* **Required work**: Read the data below line by line and state how many lines hold "ring". Nothing else belongs in the answer.

*** Data listing Section Begins ***

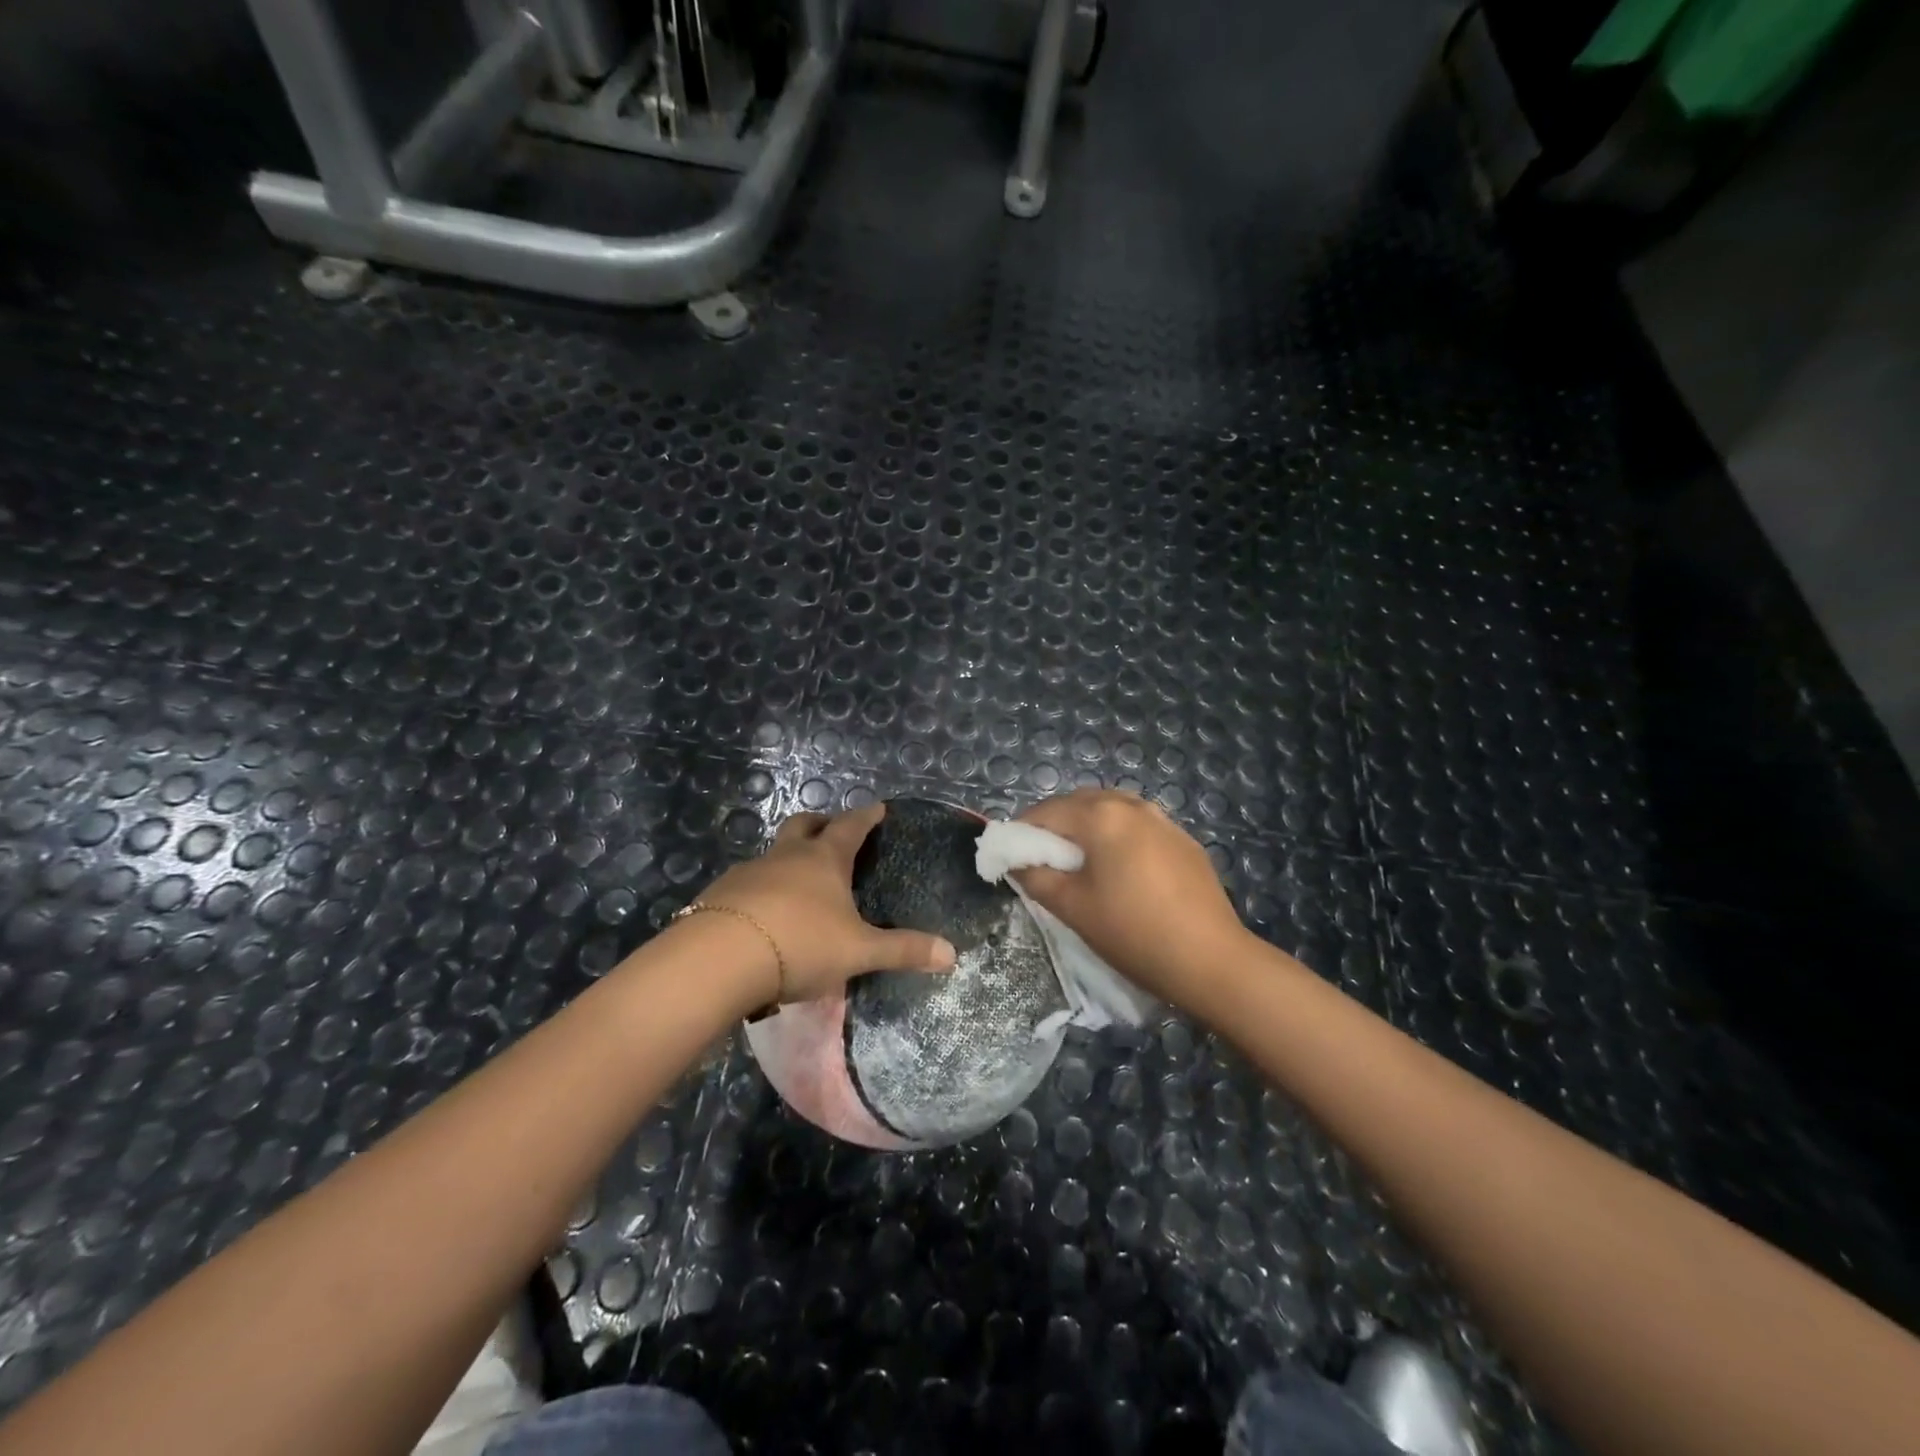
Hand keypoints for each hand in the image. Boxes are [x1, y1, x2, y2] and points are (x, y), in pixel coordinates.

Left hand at [694, 803, 956, 1006]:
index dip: (866, 816)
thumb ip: (903, 951)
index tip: (877, 808)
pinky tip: (764, 917)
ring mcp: (749, 872)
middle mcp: (786, 856)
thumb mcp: (858, 951)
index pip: (850, 826)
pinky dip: (761, 890)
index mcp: (824, 859)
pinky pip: (747, 884)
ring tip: (798, 884)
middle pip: (804, 825)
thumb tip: (952, 954)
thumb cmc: (800, 944)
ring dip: (787, 859)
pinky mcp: (720, 895)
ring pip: (773, 854)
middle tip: (831, 830)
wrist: (718, 959)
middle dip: (820, 823)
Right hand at [1013, 789, 1249, 1005]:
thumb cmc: (1133, 933)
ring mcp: (1163, 820)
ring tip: (1082, 865)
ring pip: (1111, 811)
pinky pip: (1138, 826)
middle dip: (1055, 825)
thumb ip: (1036, 877)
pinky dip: (1118, 837)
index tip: (1012, 856)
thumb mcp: (1073, 908)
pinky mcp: (1184, 840)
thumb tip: (1017, 861)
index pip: (1046, 811)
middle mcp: (1132, 805)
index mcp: (1101, 816)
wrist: (1212, 960)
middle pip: (1079, 803)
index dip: (1022, 831)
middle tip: (1044, 861)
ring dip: (1088, 828)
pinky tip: (1122, 871)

*** Data listing Section Ends ***

* **Answer to this task**: 8